┏━━
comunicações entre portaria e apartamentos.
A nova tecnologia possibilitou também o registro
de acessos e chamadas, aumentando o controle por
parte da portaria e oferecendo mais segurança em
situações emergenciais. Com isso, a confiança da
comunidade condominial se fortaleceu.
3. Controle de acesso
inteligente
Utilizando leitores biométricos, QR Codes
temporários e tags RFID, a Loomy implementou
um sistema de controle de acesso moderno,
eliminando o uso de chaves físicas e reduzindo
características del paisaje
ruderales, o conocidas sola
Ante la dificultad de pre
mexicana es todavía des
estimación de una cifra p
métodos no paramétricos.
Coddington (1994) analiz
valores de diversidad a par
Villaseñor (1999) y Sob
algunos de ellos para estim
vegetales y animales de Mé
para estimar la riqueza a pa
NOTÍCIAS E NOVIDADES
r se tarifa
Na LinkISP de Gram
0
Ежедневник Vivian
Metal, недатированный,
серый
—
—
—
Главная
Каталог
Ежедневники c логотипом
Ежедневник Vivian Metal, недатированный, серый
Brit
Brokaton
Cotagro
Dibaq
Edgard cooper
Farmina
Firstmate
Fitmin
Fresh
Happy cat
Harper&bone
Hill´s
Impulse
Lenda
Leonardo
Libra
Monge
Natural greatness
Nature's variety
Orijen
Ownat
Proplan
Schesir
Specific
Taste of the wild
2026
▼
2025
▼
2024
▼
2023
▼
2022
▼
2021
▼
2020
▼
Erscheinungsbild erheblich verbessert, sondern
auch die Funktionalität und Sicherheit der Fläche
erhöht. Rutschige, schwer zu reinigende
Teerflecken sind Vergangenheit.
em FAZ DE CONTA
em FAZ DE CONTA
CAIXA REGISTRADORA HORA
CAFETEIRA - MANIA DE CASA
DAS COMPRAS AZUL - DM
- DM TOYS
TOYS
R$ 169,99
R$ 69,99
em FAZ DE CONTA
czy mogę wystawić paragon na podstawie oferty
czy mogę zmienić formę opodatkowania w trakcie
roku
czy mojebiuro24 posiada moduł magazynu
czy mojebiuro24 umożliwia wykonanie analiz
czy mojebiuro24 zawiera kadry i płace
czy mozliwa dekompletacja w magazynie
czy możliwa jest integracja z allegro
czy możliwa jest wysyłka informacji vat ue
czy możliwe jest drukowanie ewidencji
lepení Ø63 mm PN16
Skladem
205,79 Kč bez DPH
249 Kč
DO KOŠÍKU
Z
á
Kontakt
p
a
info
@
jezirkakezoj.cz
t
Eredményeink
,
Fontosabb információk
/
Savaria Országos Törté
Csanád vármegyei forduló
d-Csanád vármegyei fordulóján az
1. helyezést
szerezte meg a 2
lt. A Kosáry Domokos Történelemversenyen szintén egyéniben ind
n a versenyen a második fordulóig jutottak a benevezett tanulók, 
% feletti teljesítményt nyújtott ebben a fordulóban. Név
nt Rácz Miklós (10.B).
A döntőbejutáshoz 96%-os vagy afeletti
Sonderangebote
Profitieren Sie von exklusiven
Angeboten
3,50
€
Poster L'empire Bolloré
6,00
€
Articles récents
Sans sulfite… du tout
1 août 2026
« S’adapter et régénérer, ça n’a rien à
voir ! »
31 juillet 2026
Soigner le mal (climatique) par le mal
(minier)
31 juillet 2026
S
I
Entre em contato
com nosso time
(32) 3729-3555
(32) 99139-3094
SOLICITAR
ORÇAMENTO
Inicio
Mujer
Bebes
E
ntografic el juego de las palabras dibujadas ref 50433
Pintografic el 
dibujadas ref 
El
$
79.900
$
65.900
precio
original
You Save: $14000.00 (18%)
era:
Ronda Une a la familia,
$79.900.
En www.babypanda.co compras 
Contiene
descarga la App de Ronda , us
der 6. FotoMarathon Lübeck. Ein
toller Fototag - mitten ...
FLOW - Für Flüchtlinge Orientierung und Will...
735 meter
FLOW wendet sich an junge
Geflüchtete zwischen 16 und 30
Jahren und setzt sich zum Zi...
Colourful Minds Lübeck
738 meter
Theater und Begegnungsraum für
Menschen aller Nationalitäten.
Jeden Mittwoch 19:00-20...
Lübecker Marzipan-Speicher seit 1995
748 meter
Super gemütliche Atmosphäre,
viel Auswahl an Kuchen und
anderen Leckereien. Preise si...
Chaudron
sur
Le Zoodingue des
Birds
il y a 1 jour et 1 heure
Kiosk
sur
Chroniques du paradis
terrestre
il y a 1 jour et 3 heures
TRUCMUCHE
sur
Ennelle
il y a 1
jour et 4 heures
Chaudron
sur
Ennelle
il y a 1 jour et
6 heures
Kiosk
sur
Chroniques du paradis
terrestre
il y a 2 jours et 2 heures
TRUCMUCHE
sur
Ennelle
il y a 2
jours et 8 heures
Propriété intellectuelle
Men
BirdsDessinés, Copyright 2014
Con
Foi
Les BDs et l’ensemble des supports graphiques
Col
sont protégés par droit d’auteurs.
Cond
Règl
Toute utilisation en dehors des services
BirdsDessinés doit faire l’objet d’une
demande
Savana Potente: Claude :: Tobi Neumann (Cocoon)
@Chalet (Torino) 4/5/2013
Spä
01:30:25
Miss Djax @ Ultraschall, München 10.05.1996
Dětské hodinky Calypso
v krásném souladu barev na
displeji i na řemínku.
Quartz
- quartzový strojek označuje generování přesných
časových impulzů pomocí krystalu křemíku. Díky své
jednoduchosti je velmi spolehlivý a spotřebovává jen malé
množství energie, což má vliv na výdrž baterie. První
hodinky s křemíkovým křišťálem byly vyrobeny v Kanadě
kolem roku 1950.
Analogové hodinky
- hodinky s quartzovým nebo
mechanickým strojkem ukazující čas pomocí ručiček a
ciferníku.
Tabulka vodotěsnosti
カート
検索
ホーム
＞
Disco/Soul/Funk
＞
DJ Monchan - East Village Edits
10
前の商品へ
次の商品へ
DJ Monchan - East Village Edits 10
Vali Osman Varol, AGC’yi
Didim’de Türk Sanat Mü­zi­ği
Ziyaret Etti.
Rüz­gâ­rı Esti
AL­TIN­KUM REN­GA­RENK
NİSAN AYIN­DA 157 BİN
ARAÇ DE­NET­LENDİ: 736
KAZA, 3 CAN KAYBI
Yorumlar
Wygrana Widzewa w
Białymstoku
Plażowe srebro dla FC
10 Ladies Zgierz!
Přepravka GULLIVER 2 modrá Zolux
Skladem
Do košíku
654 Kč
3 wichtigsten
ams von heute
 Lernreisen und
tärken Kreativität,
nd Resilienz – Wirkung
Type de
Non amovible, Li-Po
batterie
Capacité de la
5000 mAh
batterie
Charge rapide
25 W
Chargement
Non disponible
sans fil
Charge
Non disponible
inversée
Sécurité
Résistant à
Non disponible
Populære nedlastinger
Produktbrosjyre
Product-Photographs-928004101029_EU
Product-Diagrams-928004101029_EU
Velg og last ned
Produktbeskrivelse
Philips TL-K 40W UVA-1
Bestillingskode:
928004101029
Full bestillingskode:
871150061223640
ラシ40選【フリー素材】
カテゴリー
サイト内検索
┗━━
- [Task requirements] Check each line of the data above for the string "Csanád", and copy the ones that have it.

- [Answer box]
Csanád vármegyei forduló
d-Csanád vármegyei fordulóján az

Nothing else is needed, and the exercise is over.